(AGENPARL) – ven 10 maggio 2024 *Source*:
Tokyo Institute of Technology
Tohoku University
Fujitsu Limited
RIKEN
Nagoya University
CyberAgent Inc.Kotoba Technologies Inc.
*Immediate release:* May 10, 2024
*Headline*: Release of “Fugaku-LLM” – a large language model trained on the
supercomputer “Fugaku”
*Sub-headline: * Enhanced Japanese language ability, for use in research
and business
*Note?*This news will be available at Tokyo Tech News in our official
website in a few hours https://www.titech.ac.jp/english/news/2024/069223
Summary
– Large language model with enhanced Japanese language ability was
developed using Japanese supercomputing technology
– Distributed parallel learning by maximizing the performance of the
supercomputer “Fugaku”
– Commercial use is permitted, which will lead to innovative research
and business applications such as AI for Science
Abstract
A team of researchers in Japan released Fugaku-LLM, a large language model
[1] with enhanced Japanese language capability, using the RIKEN
supercomputer Fugaku. The team is led by Professor Rio Yokota of Tokyo
Institute of Technology, Associate Professor Keisuke Sakaguchi of Tohoku
University, Koichi Shirahata of Fujitsu Limited, Team Leader Mohamed Wahib
of RIKEN, Associate Professor Koji Nishiguchi of Nagoya University, Shota
Sasaki of CyberAgent, Inc, and Noriyuki Kojima of Kotoba Technologies Inc.

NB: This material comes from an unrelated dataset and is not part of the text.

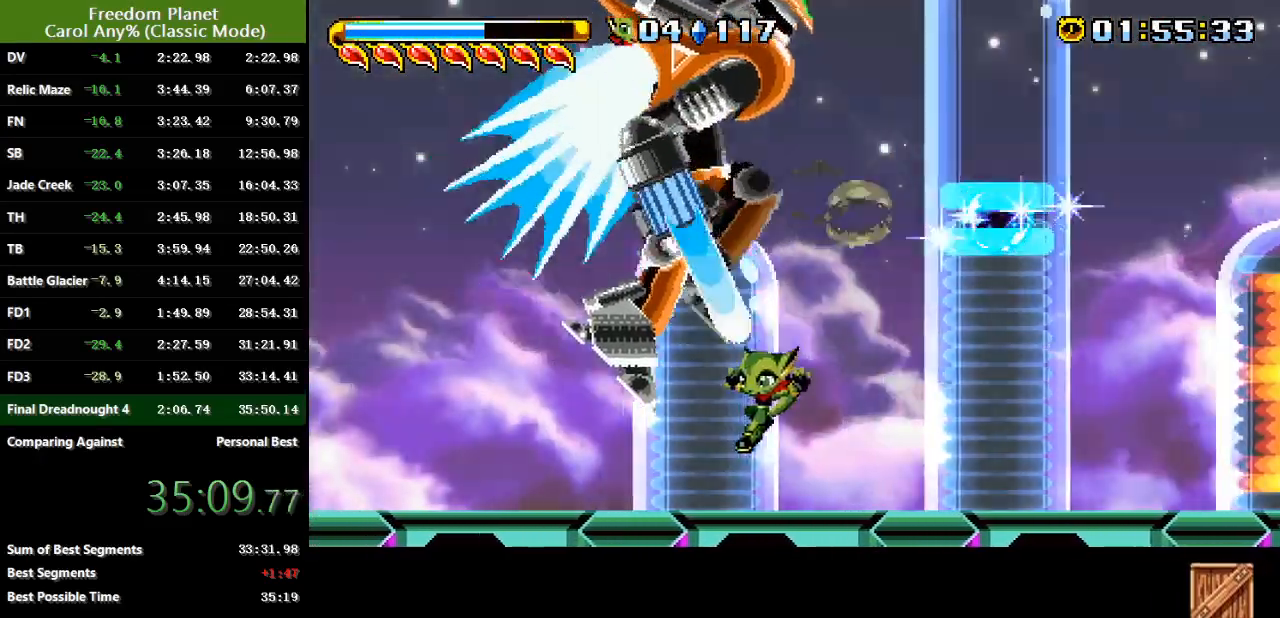
{"keys": ["atk", "jump", "right"], "events": [[84, "jump", "down"], [184, "right", "down"], [217, "left", "up"], [250, "down", "up"], [284, "atk", "down"]]}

To train large language models on Fugaku, the researchers developed
distributed training methods, including porting the deep learning framework
Megatron-DeepSpeed to Fugaku in order to optimize the performance of
Transformers on Fugaku. They accelerated the dense matrix multiplication
library for Transformers, and optimized communication performance for
Fugaku by combining three types of parallelization techniques and
accelerated the collective communication library on the Tofu interconnect D
network.
Fugaku-LLM has 13 billion parameters[2] and is larger than the
7-billion-parameter models that have been developed widely in Japan.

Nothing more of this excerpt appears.